Given their understanding of creation and the value of learning in an environment in which the hands, heart, and head are engaged, the Warren elementary school in West Brookfield, Massachusetts, decided to start a school garden. Students learning by working with their hands is a key aspect of the Adventist educational philosophy, with many Adventist educational institutions offering the opportunity for students to work in various industries—from food processing to agriculture.
Recent research findings support the value of gardening for students. It develops positive social and interpersonal skills as students work together to achieve a common goal. They develop a greater sense of responsibility and maturity while taking ownership of the need to preserve the life of the plants of which they are in charge. Not only do students become protective of their plants, but a sense of environmental stewardship is fostered. Gardening has also been found to enhance students’ self-esteem and self-understanding as they experience successes in gardening.
Gardening contributes to healthy eating habits, because children are inclined to eat what they grow, with the pride of knowing that they were responsible for its production.
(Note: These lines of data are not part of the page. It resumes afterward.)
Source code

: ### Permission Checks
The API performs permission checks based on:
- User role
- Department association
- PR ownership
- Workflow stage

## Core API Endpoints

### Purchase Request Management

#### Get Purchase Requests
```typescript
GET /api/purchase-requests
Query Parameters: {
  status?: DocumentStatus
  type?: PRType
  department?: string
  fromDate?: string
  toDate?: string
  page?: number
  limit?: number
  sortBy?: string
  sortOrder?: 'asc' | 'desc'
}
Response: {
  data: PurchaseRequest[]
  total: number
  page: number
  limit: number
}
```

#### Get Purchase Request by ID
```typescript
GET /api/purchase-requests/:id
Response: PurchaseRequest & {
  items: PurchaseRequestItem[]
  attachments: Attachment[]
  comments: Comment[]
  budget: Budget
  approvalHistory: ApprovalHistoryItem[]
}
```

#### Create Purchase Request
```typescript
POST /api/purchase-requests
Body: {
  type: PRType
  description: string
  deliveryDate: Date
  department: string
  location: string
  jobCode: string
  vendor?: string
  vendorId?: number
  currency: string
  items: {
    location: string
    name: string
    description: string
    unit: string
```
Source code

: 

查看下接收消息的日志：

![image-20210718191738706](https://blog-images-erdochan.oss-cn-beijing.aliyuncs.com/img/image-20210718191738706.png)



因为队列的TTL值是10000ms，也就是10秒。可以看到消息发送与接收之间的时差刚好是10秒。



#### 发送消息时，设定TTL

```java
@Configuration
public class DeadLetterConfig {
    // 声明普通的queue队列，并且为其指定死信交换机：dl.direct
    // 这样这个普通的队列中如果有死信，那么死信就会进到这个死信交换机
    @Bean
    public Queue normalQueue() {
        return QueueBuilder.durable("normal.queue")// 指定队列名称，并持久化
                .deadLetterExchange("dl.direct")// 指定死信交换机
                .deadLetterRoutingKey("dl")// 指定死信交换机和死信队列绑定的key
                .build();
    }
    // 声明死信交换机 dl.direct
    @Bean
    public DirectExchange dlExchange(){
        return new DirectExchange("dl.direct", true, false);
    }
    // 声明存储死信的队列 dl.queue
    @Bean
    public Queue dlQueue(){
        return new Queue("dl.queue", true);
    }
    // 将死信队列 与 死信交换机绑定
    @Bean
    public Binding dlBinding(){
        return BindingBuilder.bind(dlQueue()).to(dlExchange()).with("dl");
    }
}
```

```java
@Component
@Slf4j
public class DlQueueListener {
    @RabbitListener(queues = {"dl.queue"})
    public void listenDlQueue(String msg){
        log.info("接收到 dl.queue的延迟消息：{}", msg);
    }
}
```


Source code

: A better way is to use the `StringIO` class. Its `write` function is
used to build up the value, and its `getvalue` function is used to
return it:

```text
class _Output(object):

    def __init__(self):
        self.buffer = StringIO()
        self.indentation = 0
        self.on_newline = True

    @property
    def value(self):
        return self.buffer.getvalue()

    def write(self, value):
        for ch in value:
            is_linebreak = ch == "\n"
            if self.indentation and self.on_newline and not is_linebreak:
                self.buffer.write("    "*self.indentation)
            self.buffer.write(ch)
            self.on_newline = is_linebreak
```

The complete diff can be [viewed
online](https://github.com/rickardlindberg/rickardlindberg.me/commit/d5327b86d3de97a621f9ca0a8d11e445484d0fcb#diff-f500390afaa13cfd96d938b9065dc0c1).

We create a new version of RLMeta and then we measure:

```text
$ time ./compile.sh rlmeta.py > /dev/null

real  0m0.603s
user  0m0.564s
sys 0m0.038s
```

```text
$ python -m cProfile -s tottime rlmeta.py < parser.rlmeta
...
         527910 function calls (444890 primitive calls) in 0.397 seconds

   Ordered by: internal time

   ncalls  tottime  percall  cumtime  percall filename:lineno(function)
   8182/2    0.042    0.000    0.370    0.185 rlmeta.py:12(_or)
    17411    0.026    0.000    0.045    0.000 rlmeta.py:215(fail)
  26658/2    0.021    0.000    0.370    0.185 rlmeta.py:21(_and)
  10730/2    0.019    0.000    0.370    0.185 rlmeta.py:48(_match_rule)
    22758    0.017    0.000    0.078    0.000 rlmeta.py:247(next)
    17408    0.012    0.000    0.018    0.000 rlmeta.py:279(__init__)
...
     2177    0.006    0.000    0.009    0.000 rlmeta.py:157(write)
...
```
It provides an opportunity for cultural integration as students share ideas on plants, their care, and use, from their unique cultural perspectives.
At the Warren school, they are already enjoying some of these experiences as students are eager to go out and tend their garden, recognizing when it needs watering or is being attacked by pests or diseases. They decide among themselves who will take on a particular job each day. The students are benefiting from a unique and valuable experience while they enjoy nature in the way that God intended, and as they develop an appreciation for the environment.